#### [EXERCISE INSTRUCTIONS]
If a line of the listing contains the string "Table", return that line.

#### [DATASET EXCERPTS]
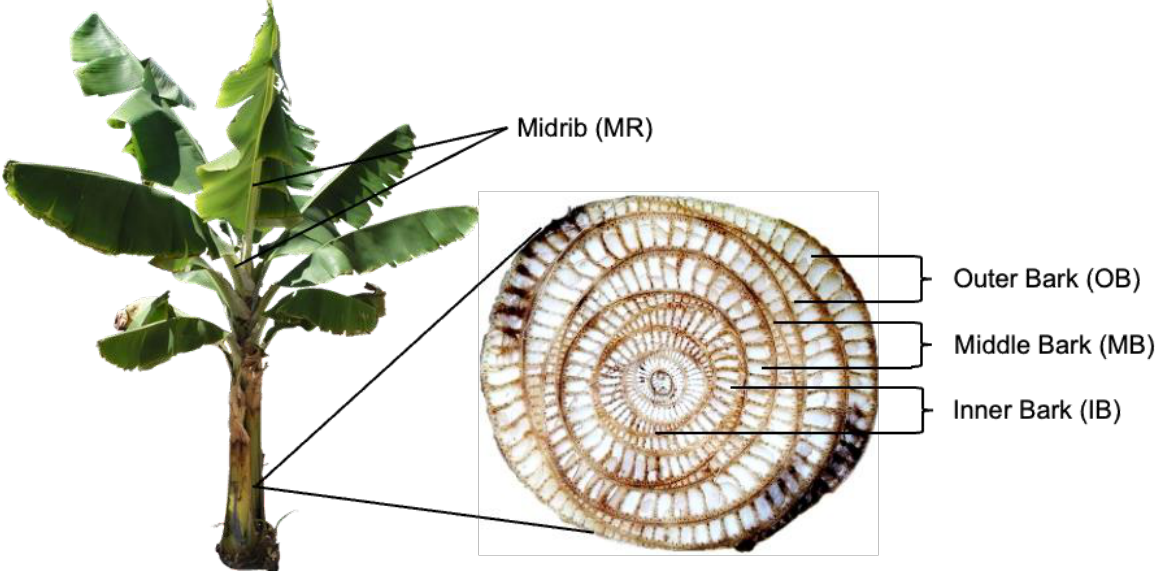
Figure 1. Banana tree and cross-section of banana stem.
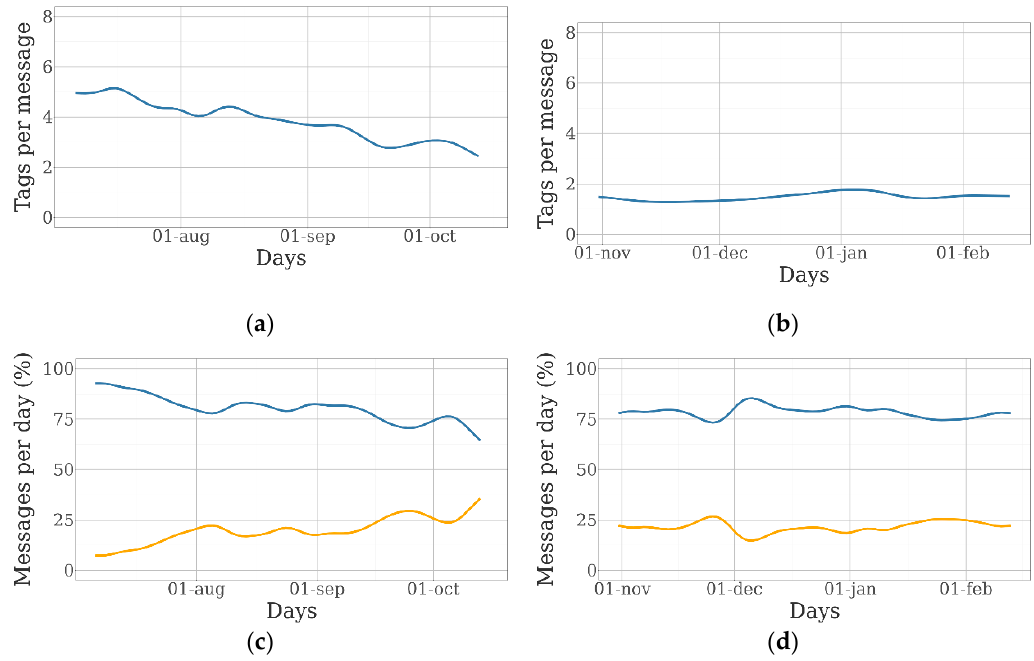
Figure 5. Evolution of the number of tag messages per GPS collar and the percentage of collar messages with (blue line) and without (orange line) over the experiment (25 collars and 25 tags): ( a , c ) sheep farm; and ( b , d ) beef cattle farm.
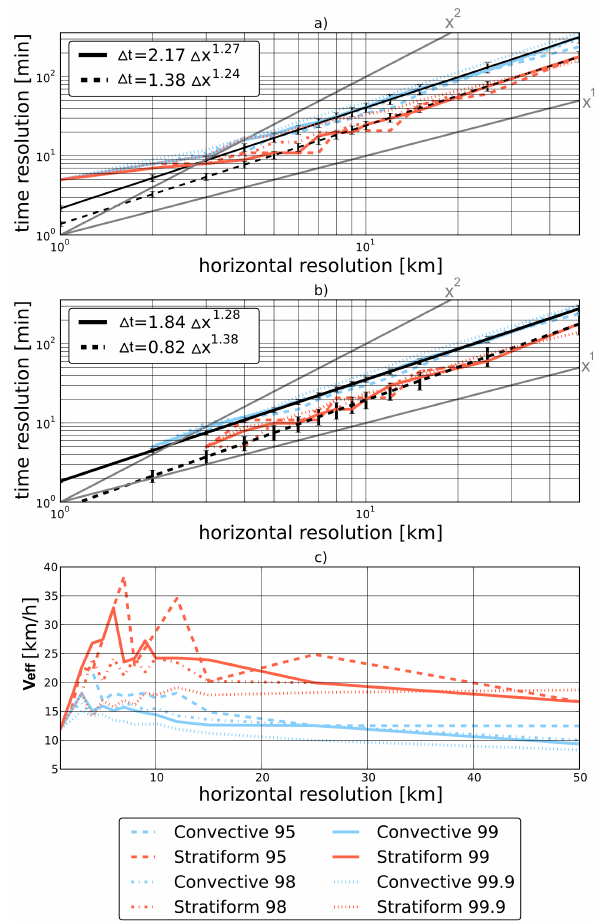
Figure 7. Consistent spatial and temporal resolutions. (cid:49)t derived using Eq. (5) for different values of (cid:49)x for convective (blue) and stratiform (red) precipitation extremes at the 95th, 98th, 99th and 99.9th percentiles. Black lines are least square fit of (cid:49)t = a × (cid:49)x b with the fitting parameters a and b for the 99th percentile. Er- ror bars indicate the standard deviation of parameter estimates.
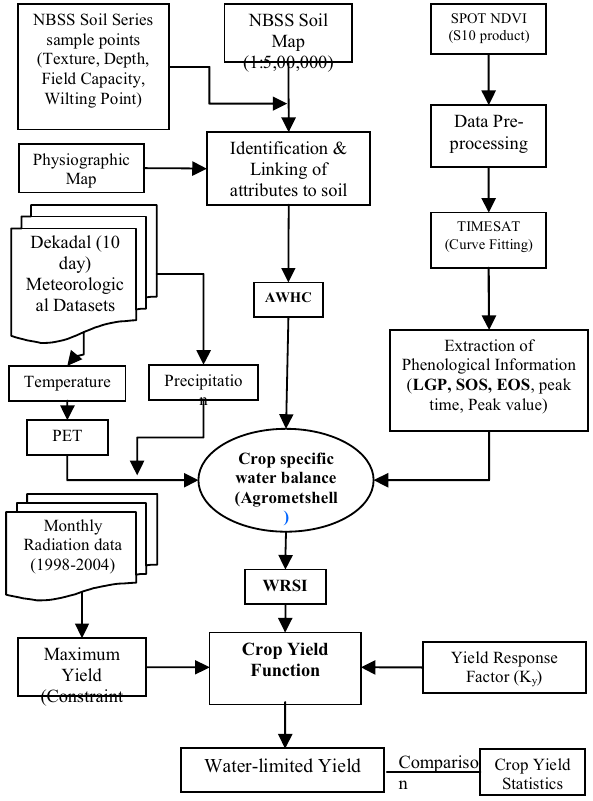
Fig. 1 Schematic diagram for geospatial estimation of WRSI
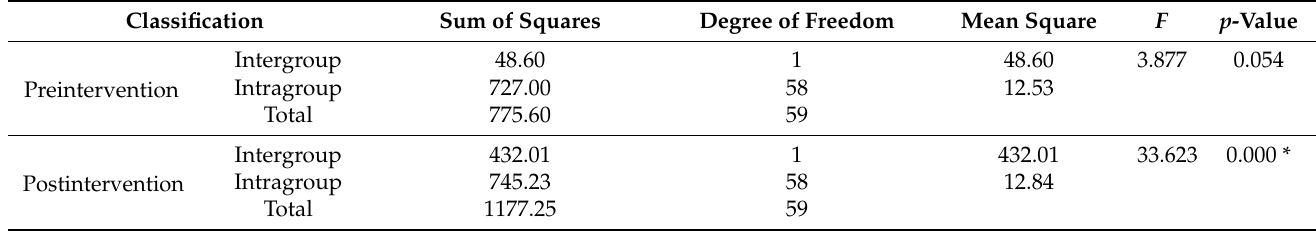
Table 4. Results of analysis of variance between pre-/post-group.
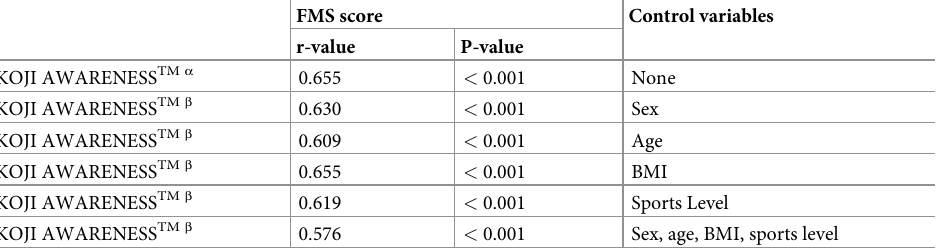
Table 3. Correlation and partial correlation between the FMS and KOJI AWARENESS scores (N = 57).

#### [SOLUTION FOR THIS EXERCISE]
Table 4. Results of analysis of variance between pre-/post-group.
Table 3. Correlation and partial correlation between the FMS and KOJI AWARENESS scores (N = 57).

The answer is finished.